Nell'articolo sulla nuova sinistra socialista negli Stati Uniti si legge che è quasi certo che almeno due socialisti saranno eletti alla Camera. Spiega in una o due frasi su che cosa si basa questa previsione.

__TESTO DA LEGGERE__.
========================================
Il Fatto 22.10.18
Alexandria Ocasio-Cortez (29 anni)
Usa, la nuova sinistra è socialista e donna
Si
rinnova il Congresso e i democratici sono favoriti: potrebbero
riprenderne il controllo, anche grazie ai candidati più radicali
di David Broder
Potrebbe
sembrare che gli Stati Uniti si spostino sempre più a destra. Le
notizie della detenzione dei bambini migranti, della nomina dello
sciovinista Brett Kavanaugh alla Corte Suprema e della riduzione fiscale
di 1,5 trilioni di dollari – abbinate alle provocazioni quotidiane del
presidente Donald Trump – indicano la radicalizzazione del Grand Old
Party, il Partito repubblicano. Ma le elezioni di midterm (si terranno
il 6 novembre) potrebbero cambiare questo quadro. E non solo perché
sembra che i democratici riprenderanno il controllo della Camera.
Il
fenomeno più significativo in questo ciclo elettorale è l’affermazione
del “socialismo” in un Paese che non ha mai avuto un grande partito
operaio. Ispirati alla campagna ingaggiata dal senatore indipendente del
Vermont, Bernie Sanders, nella primaria democratica del 2016 contro
Hillary Clinton, alcuni nuovi candidati, soprattutto candidate,
agguantano la bandiera del vecchio partito del liberalismo statunitense
per pronunciare una frase finora esclusa dal lessico politico americano:
“Io sono un socialista”.
Anzi, si parla del “socialismo
democratico”. Non è tanto un cenno al partito, quanto ad una concezione
riformistica del progetto socialista stessa, e all’area politica dei
Dsa, Democratic Socialists of America, un’associazione politica non
legata al partito ma che spesso partecipa alle primarie democratiche.
Tra i più visibili candidati del Dsa c’è Alexandria Ocasio-Cortez, la
ventottenne che ha sconfitto il congressman, il parlamentare, in carica
(e molto legato al vecchio establishment) Joseph Crowley nella primaria
democratica nel 14° distretto di New York.
L’ultimo socialista che
si è definito tale e che abbia raggiunto la Camera, è stato Ron Dellums
nel 1971. Ma in questa tornata elettorale è quasi certo che ne verranno
eletti almeno due. Per il 6 novembre, infatti, i sondaggi danno la
nuova star Ocasio-Cortez quasi all’80 per cento dei voti a New York. E
nel 13° distretto del Michigan, la militante dei Dsa Rashida Tlaib è la
sola candidata. Figlia di un palestinese, immigrato in America per fare
l’operaio alla Ford di Detroit, Tlaib sarà la prima donna musulmana ad
essere eletta al Congresso.
I Dsa non sono un partito di massa:
nelle condizioni americane anche far eleggere due candidate sarebbe una
svolta storica. Ma pur partendo da una base molto bassa, i passi in
avanti sono considerevoli. Cinque anni fa i Dsa avevano 5.000 iscritti;
nel settembre del 2018 hanno sorpassato la soglia dei 50.000. La sua
attività si estende anche alla partecipazione nei movimenti, alle piazze
e alla formazione politica dei militanti. Movimenti quali Occupy Wall
Street e Black Lives Matter sono stati decisivi per la formazione di una
generazione di giovani militanti che hanno poi cercato uno sbocco
politico.
========================================
__MATERIALE FORNITO__.
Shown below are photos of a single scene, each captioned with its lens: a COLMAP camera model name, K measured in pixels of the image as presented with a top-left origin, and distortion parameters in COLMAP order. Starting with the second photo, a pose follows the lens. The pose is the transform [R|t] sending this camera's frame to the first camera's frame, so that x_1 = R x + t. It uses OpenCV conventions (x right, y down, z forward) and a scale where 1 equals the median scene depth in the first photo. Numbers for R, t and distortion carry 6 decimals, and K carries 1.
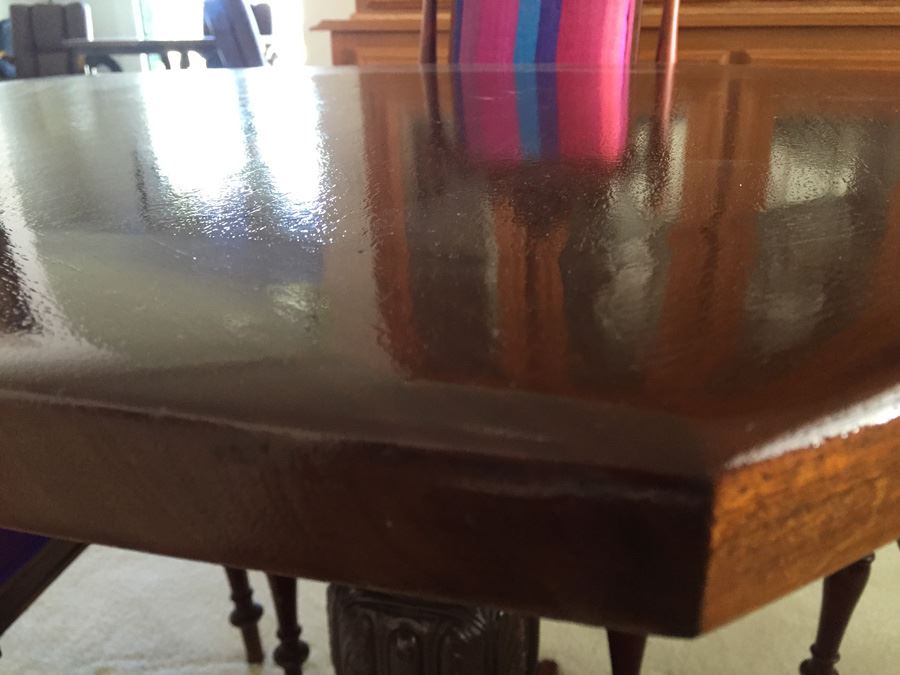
lens RADIAL K [[776.7, 0, 450.0], [0, 776.7, 337.5], [0, 0, 1]] dist [0.087458, -0.153660]
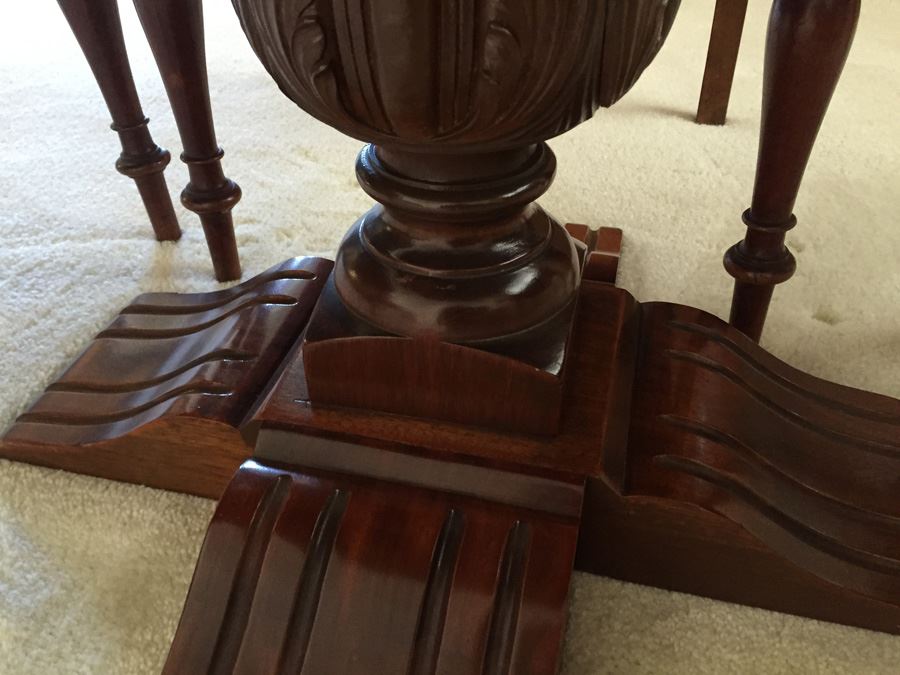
lens RADIAL K [[767.9, 0, 450.0], [0, 767.9, 337.5], [0, 0, 1]] dist [0.093910, -0.140023]
pose [[0.999783, -0.008717, 0.018908, -0.022051], [0.003555, 0.966268, 0.257514, 0.323269], [-0.020515, -0.257391, 0.966090, 0.337772]]
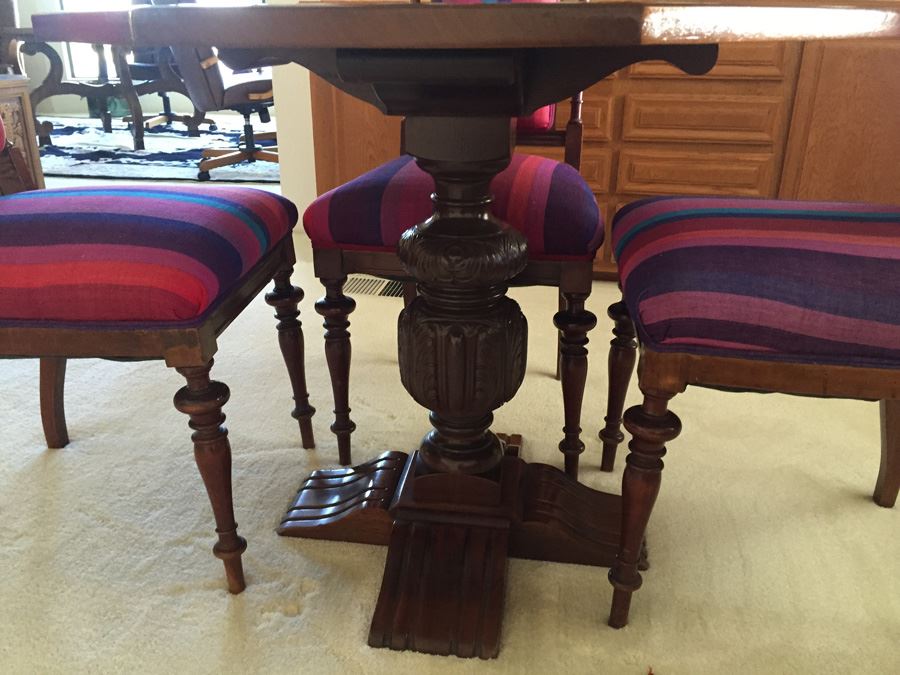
========================================
__RISULTATO DELL'ESERCIZIO__.
Secondo i sondaggi, Alexandria Ocasio-Cortez otterrà quasi l'80 per cento dei voti a New York. Nel 13° distretto del Michigan, invece, Rashida Tlaib, militante dei Dsa, è l'unica candidata.